Social Security has sometimes been called “the third rail of American politics.” The idea behind this reference is that — like the third rail that provides electrical power to a train — if you touch it, you’ll die.
However, figures in both major political parties continue to back major changes to Social Security. Joe Biden’s 2020 presidential campaign included several proposals to reform the popular federal program. Some of his ideas remain controversial. But here are three Social Security changes wanted by President Biden and many Republicans, too.
1. Increase the payroll tax cap
Social Security is on track to become insolvent by 2035. The problem is that more money is being spent on benefits than is being received in taxes. As a result, the program’s trust funds will eventually be depleted. Biden wants to prevent this from happening.
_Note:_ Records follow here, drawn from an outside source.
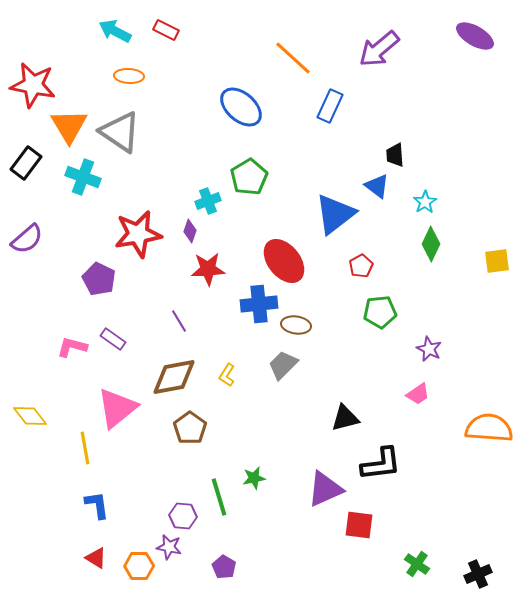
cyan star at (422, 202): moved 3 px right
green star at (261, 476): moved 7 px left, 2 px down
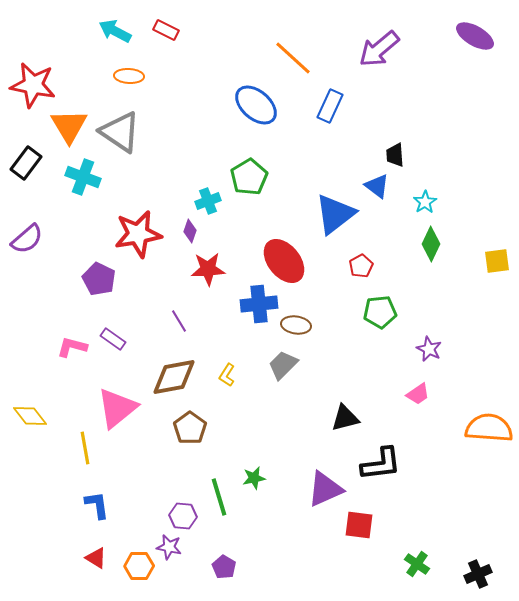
blue ellipse at (241, 107): moved 15 px right, 2 px up
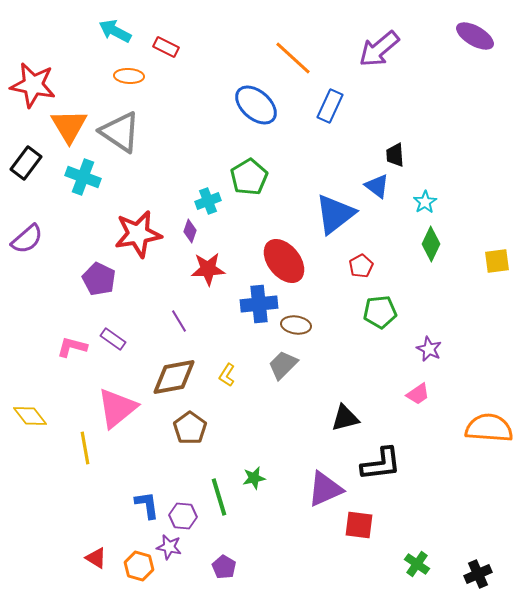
red rectangle at (166, 30): moved 17 px down
blue L-shape at (97, 505): moved 50 px right
orange hexagon at (139, 566): rotated 16 degrees clockwise
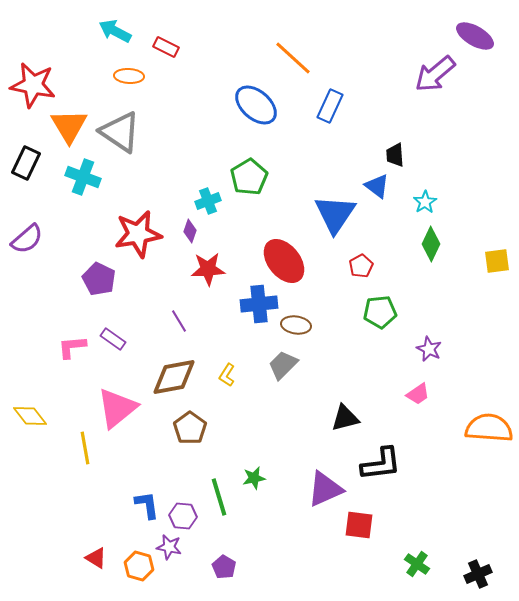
purple arrow at (379, 49): moved 56 px right, 25 px down
black rectangle at (26, 163): rotated 12 degrees counterclockwise
blue triangle at (335, 214): rotated 18 degrees counterclockwise
pink L-shape at (72, 347): rotated 20 degrees counterclockwise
His primary proposal to avoid insolvency for Social Security is to increase the salary cap for the payroll tax funding the program.
In 2023, the maximum salary subject to Social Security payroll taxes will be $160,200, up from $147,000 in 2022. Biden would like to also make all annual income above $400,000 subject to this tax. The University of Maryland’s Program for Public Consultation (PPC) estimates that this increase to the payroll tax cap would eliminate 61% of the projected Social Security shortfall.
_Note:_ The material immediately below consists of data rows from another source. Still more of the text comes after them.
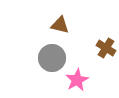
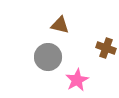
brown cross: rotated 12 degrees counterclockwise
gray circle: moved 4 px left, 1 px up
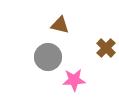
brown cross: rotated 24 degrees clockwise
pink star: moved 3 px left; rotated 25 degrees clockwise
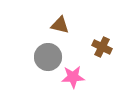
brown cross: moved 4 px left, 1 px up; rotated 18 degrees counterclockwise
pink star: moved 1 px left, 3 px up
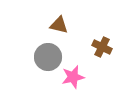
brown triangle: moved 1 px left
pink star: rotated 10 degrees counterclockwise
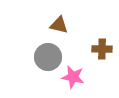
brown cross: moved 2 px down; rotated 24 degrees counterclockwise
pink star: rotated 25 degrees clockwise
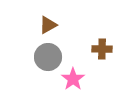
brown triangle: moved 11 px left; rotated 42 degrees counterclockwise
pink star: moved 2 px down; rotated 25 degrees clockwise
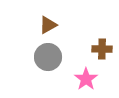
pink star: moved 13 px right
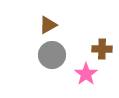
gray circle: moved 4 px right, 2 px up
pink star: moved 5 px up
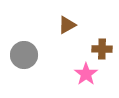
brown triangle: moved 19 px right
gray circle: moved 28 px left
This proposal is very popular with Democrats, with 88% support based on a September survey conducted by the PPC. It’s also viewed favorably by many Republicans. The same survey found that 79% of respondents identifying with the GOP supported the idea.
2. Raise the minimum benefit
Biden also would like to “implement a true minimum benefit” for retirees who receive Social Security. During his presidential campaign, he proposed setting the minimum benefit for anyone who worked at least 30 years to 125% of the poverty level.
This idea gained solid bipartisan support in the PPC survey. More Democrats favored the idea than Republicans — 71% and 59%, respectively. However, increasing the minimum benefit appears to be a winner politically.
The main downside of this proposal is that it will cost Social Security money. The PPC estimates that raising the minimum monthly benefit for all Americans who worked for at least 30 years would increase the federal program’s projected shortfall by 7%.
3. Change how COLAs are calculated
The big story for Social Security this year has been the huge cost-of-living adjustment (COLA) announced for 2023. However, there’s been criticism for quite a while that the way COLAs are calculated doesn’t truly reflect the costs that seniors pay.
Biden wants to change that calculation method. In particular, he proposes replacing the Consumer Price Index for Urban Wage Earners and Clerical Workers (CPI-W) with the Consumer Price Index for the Elderly (CPI-E). The CPI-E is designed to represent the spending of Americans ages 62 and older. Using this inflation index could give Social Security recipients higher COLAs.
Democrats and Republicans appear to favor this change. The PPC survey found that 59% of Democrats and 55% of Republicans supported replacing the CPI-W with the CPI-E.
Like the proposal to increase the minimum Social Security benefit, though, there is a catch. The PPC estimates that using the CPI-E for COLA calculations would increase the projected shortfall for Social Security by 12%.
Could these changes be implemented in 2023?
Democrats will retain control of the U.S. Senate in 2023, while the GOP will control the U.S. House of Representatives. This means Congress probably won’t pass many major pieces of legislation based on past periods when the two chambers were divided between the two major political parties.
But could these three Social Security changes with bipartisan support move forward next year? It’s possible but not likely. The main challenge is that any Social Security reform bill from either party would likely include components that aren’t viewed so favorably by the other side.
The Social Security payroll tax could be increased, the minimum benefit raised, and the COLA calculation method revised at some point in the future. However, 2023 probably won’t be the year for these changes to be signed into law.